Homer hugging Fry and Leela next to Bender in Futurama
Movies - TV
The Clever Animation Trick That Set Futurama Apart From The Simpsons
By WITNEY SEIBOLD
"The Simpsons" and "Futurama" both have iconic animation. However, "Futurama" uses a unique style that distinguishes its animation from the classic animation of "The Simpsons."
For a long time, "The Simpsons" used the old-fashioned, hand-drawn, ink-and-paint style of cel animation. It was long held up as the last bastion of high-quality TV cel animation.
"Futurama" had more varied techniques, rendering images in CGI that were colored and textured to look like a 2D drawing, once called 2½-D. The characters were still hand-drawn.

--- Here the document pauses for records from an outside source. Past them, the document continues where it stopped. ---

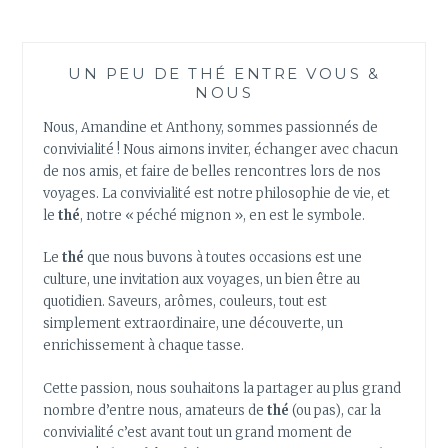
:
LA
BOISSON
UN PEU DE THÉ ENTRE VOUS &
IDÉALE
NOUS
POUR
SE
Nous, Amandine et Anthony, sommes passionnés de
RAFRAÎCHIR
convivialité ! Nous aimons inviter, échanger avec chacun
AU
de nos amis, et faire de belles rencontres lors de nos
TRAVAIL
voyages. La convivialité est notre philosophie de vie, et
CET
le
thé
, notre « péché mignon », en est le symbole.
ÉTÉ
!
Le
thé
que nous buvons à toutes occasions est une
culture, une invitation aux voyages, un bien être au
quotidien. Saveurs, arômes, couleurs, tout est
simplement extraordinaire, une découverte, un
enrichissement à chaque tasse.
Cette passion, nous souhaitons la partager au plus grand
nombre d’entre nous, amateurs de
thé
(ou pas), car la
convivialité c’est avant tout un grand moment de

The hybridity made "Futurama" distinct. Producer Claudia Katz said, "We really had to deliver on the sci-fi elements and the only way to do that was with a 2D-3D hybrid animation."

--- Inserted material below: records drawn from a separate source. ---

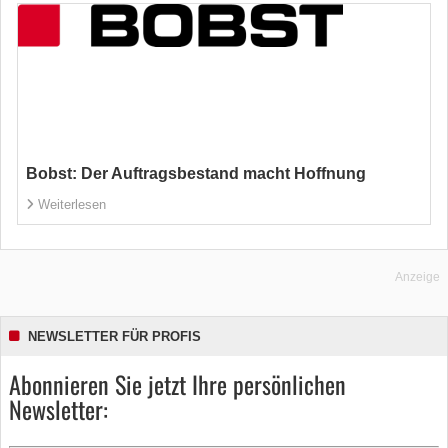
Bobst: Der Auftragsbestand macht Hoffnung
Weiterlesen
Anzeige
NEWSLETTER FÜR PROFIS
Abonnieren Sie jetzt Ihre persönlichen
Newsletter:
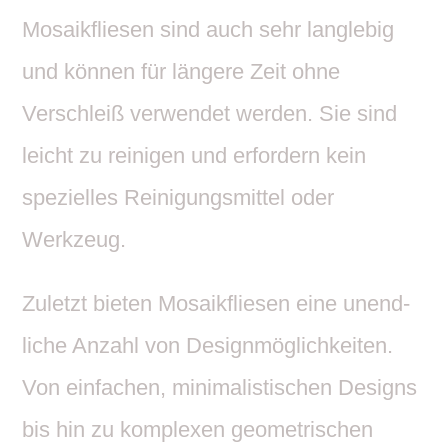
Mosa­ik­fliesen sind auch sehr lang­lebig
und können für längere Zeit ohne
Verschleiß verwendet werden. Sie sind
leicht zu reinigen und erfor­dern kein
spezi­elles Reini­gungs­mittel oder
Werkzeug.
Zuletzt bieten Mosa­ik­fliesen eine unend­
liche Anzahl von Design­mög­lich­keiten.
Von einfa­chen, mini­ma­lis­ti­schen Designs
bis hin zu komplexen geome­tri­schen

Peter Avanzino, head of Rough Draft Studios, said the original "Futurama" mandate was to use CGI for spacecraft only, but it was dropped and CGI was approved for much more.
Avanzino explained, "By [episode 2], we had this big reaper machine come in and actually pick Bender up. [...] We were constantly figuring out what else we could do with it."
"The Simpsons" eventually used digital techniques, but the unique, smooth 2½-D animation was reserved for "Futurama," and it became the show’s central aesthetic.
Avanzino said about using CGI, "There's a small section of things that it helps with but it's bigger than you think, and I really like how we've expanded what we can use it for."